## SUPPLIED RECORDS:
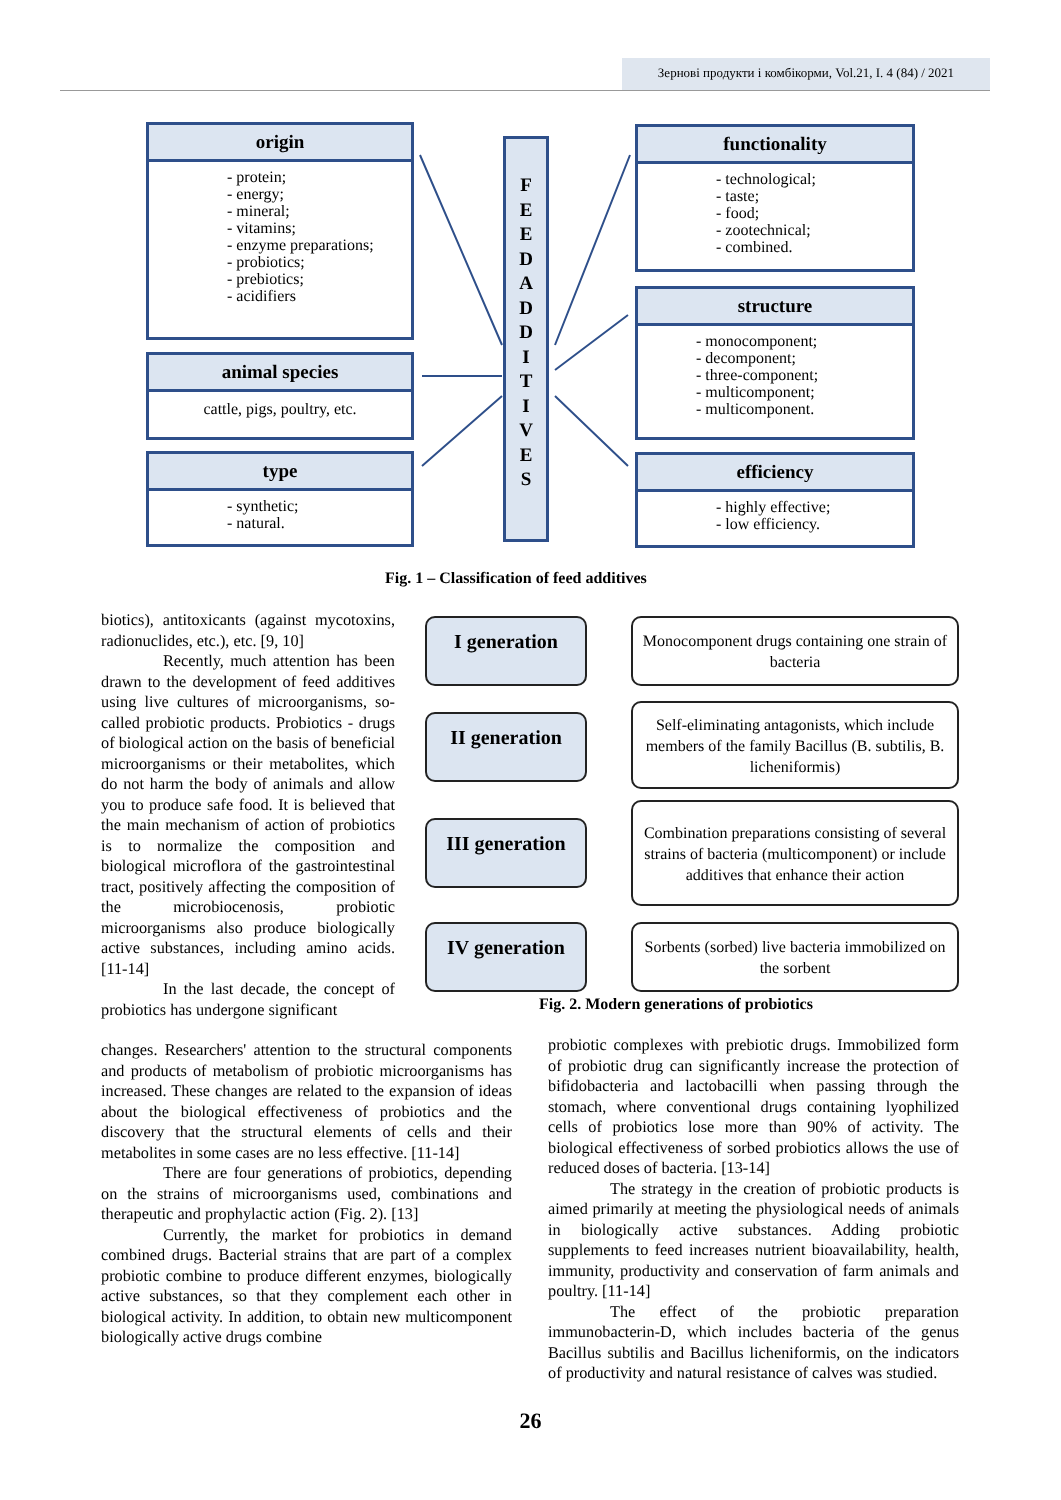Зернові продукти і комбікорми, Vol.21, I. 4 (84) / 2021
origin
- protein;
- energy;
- mineral;
- vitamins;
- enzyme preparations;
- probiotics;
- prebiotics;
- acidifiers
animal species
cattle, pigs, poultry, etc.
type
- synthetic;
- natural.
F
E
E
D
A
D
D
I
T
I
V
E
S
functionality
- technological;
- taste;
- food;
- zootechnical;
- combined.
structure
- monocomponent;
- decomponent;
- three-component;
- multicomponent;
- multicomponent.
efficiency
- highly effective;
- low efficiency.
Fig. 1 – Classification of feed additives
I generation
Monocomponent drugs containing one strain of bacteria
II generation
Self-eliminating antagonists, which include members of the family Bacillus (B. subtilis, B. licheniformis)
III generation
Combination preparations consisting of several strains of bacteria (multicomponent) or include additives that enhance their action
IV generation
Sorbents (sorbed) live bacteria immobilized on the sorbent
Fig. 2. Modern generations of probiotics
biotics), antitoxicants (against mycotoxins, radionuclides, etc.), etc. [9, 10]
Recently, much attention has been drawn to the development of feed additives using live cultures of microorganisms, so-called probiotic products. Probiotics - drugs of biological action on the basis of beneficial microorganisms or their metabolites, which do not harm the body of animals and allow you to produce safe food. It is believed that the main mechanism of action of probiotics is to normalize the composition and biological microflora of the gastrointestinal tract, positively affecting the composition of the microbiocenosis, probiotic microorganisms also produce biologically active substances, including amino acids. [11-14]
In the last decade, the concept of probiotics has undergone significant
changes. Researchers' attention to the structural components and products of metabolism of probiotic microorganisms has increased. These changes are related to the expansion of ideas about the biological effectiveness of probiotics and the discovery that the structural elements of cells and their metabolites in some cases are no less effective. [11-14]
There are four generations of probiotics, depending on the strains of microorganisms used, combinations and therapeutic and prophylactic action (Fig. 2). [13]
Currently, the market for probiotics in demand combined drugs. Bacterial strains that are part of a complex probiotic combine to produce different enzymes, biologically active substances, so that they complement each other in biological activity. In addition, to obtain new multicomponent biologically active drugs combine
probiotic complexes with prebiotic drugs. Immobilized form of probiotic drug can significantly increase the protection of bifidobacteria and lactobacilli when passing through the stomach, where conventional drugs containing lyophilized cells of probiotics lose more than 90% of activity. The biological effectiveness of sorbed probiotics allows the use of reduced doses of bacteria. [13-14]
The strategy in the creation of probiotic products is aimed primarily at meeting the physiological needs of animals in biologically active substances. Adding probiotic supplements to feed increases nutrient bioavailability, health, immunity, productivity and conservation of farm animals and poultry. [11-14]
The effect of the probiotic preparation immunobacterin-D, which includes bacteria of the genus Bacillus subtilis and Bacillus licheniformis, on the indicators of productivity and natural resistance of calves was studied.
26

## ACTIVITY:
What is wanted is the line containing "The effect of" and every line after it through the last line of the entries, printed exactly.

## OUTPUT OF THE TASK:
The effect of the probiotic preparation immunobacterin-D, which includes bacteria of the genus Bacillus subtilis and Bacillus licheniformis, on the indicators of productivity and natural resistance of calves was studied.
26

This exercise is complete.